Sunday, 18 November 2012

Albums for Life: 95: Chris Wood: Handmade Life

I must admit that my introduction to English folk has been a gentle one. Scotland and Ireland had always provided an authentic Celtic edge that seemed to make their music resonate outside of chauvinist rhetoric. The likes of Christy Moore, Jackie Leven and latterly, Kris Drever, Lau and Karine Polwart, all seemed to bridge the gap between the ancient and the modern with language that rang true. When it came to English folk banging on about princes, frogs and throbbing breasts in Camalot I was invariably left cold. And then there were the 'proud' historians, singers in tank tops who postulated in thin reedy voices with their fingers in their ears, like social studies teachers training up prospective BNP intellectuals for an appearance on Question Time.
I've always loved the voices and songs of Richard Thompson and Sandy Denny but my knowledge of more traditional English folk started with the gentle songs of Kate Rusby. This Yorkshire lass charmed me, without embarrassment, into the world of courting Lords and Ladies; here was someone proud of her heritage who understood the need for these songs to speak as historical documents; but also to endure as works of art. They spoke of ordinary people too, commoners with all of the recognizable human strengths and weaknesses; affected by the mundanities and injustices that blight any generation. Rusby guided me with her recommendations; I checked out Nic Jones's 'Peguin Eggs' and found it a lovely thing, was then introduced to the clan of the mighty Martin Carthy.

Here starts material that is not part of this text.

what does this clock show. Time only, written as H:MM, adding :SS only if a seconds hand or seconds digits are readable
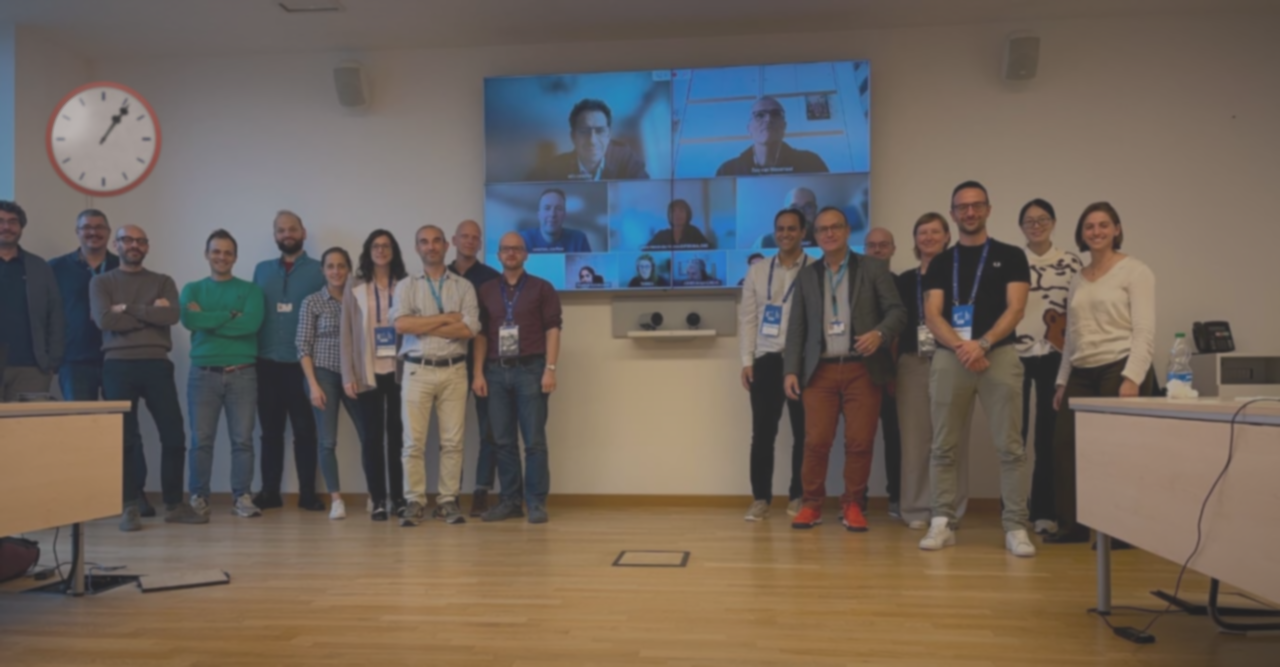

And yet there was always something about the tone of the voices; an earnest, affected nasal intonation which suggested that the world of our ancestors was a Vic free vicinity. Eventually I found a voice that bridged the hay nonny divide for me. Even though Chris Wood is rooted in the traditionalist fare of folk (he cites his biggest influence as 'Anon') his was an eye that observed both traditional and modern worlds and spoke about them in canny, heavenly yet devilishly conceived, understatements.  I was listening to 'The Imagined Village' record and heard Wood singing 'Scarborough Fair'. He invested the old chestnut with such delicate passion that it was re-invented as a modern love song. I sought out an anthology of his stuff; the excellent 'Albion', which includes a song/story 'One in a Million' and wept with Marcus as we listened to it together. Marcus is a bluff Yorkshireman and this was a song set in a fish and chip shop...
I then sought out his latest album. 'Handmade Life' is chock full of wide eyed wonder and intellectual curiosity, chock full of narratives; heartbreaking, historical; there's political comment, there's even a love song to asparagus! Sure, there's mention of Spitfires and allotments but the muse and musicianship is diddly dee free. These are tender tales, tethered by actuality. Wood carves his songs so delicately and presents them so gently that you are often startled by their candor. Witness 'Hollow Point', a deconstruction of the killing of Jean Charles de Menezes. 
I've read this dismissed as "music for soppy old gits in semi-retirement" and there is something comforting about the warmth of the delivery, but there's no codgy, cosy contentment here; this is modern music guided by ancient wisdom; sung in a warm and wondrous, all enveloping tenor, that would put a shiver up the stiffest of backs and warm the cockles of the most frigid modernist.
The solo performances below give the impression of a talented folk singer. 
You need to hear the album's haunting ambience to gauge the true quality of the man's vision; he has a keen ear; a keener eye.
All life is here in 'Handmade Life'. 


  1. I am listening to this and finding phrasing at times that brings to mind Ewan MacColl, whose Song of a Road is my no. 95. Enjoying this by the way!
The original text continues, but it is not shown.